→ Description of the task: Gather every line from the entries below that contains the word "your", copying each one in full.

→ Given data:
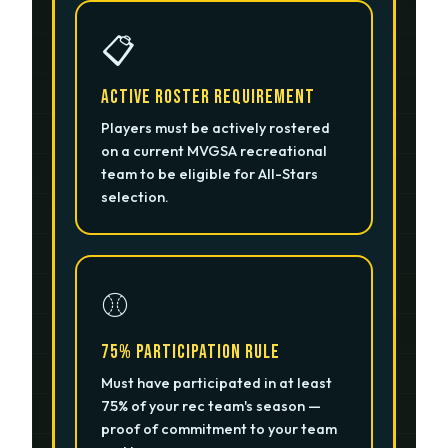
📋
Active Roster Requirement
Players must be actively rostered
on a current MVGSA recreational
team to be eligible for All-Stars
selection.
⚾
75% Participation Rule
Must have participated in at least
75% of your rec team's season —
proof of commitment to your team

==

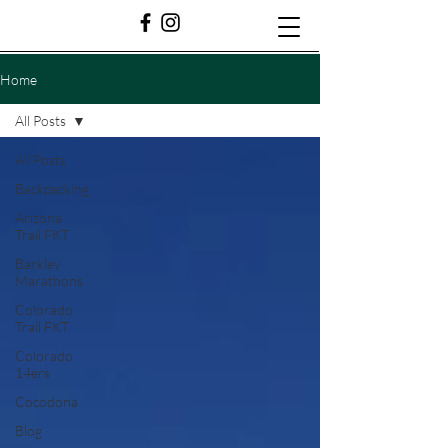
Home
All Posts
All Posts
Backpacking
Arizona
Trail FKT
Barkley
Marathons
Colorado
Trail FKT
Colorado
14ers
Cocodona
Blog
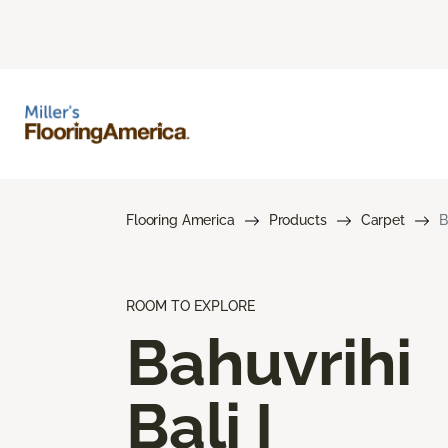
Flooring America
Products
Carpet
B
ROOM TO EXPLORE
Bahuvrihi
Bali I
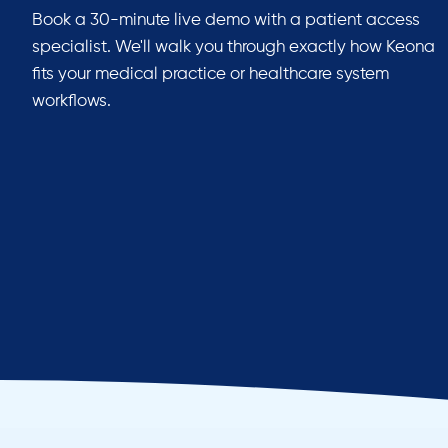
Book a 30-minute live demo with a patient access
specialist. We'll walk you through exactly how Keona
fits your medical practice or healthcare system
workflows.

→ Result of this exercise:
75% of your rec team's season —
proof of commitment to your team
fits your medical practice or healthcare system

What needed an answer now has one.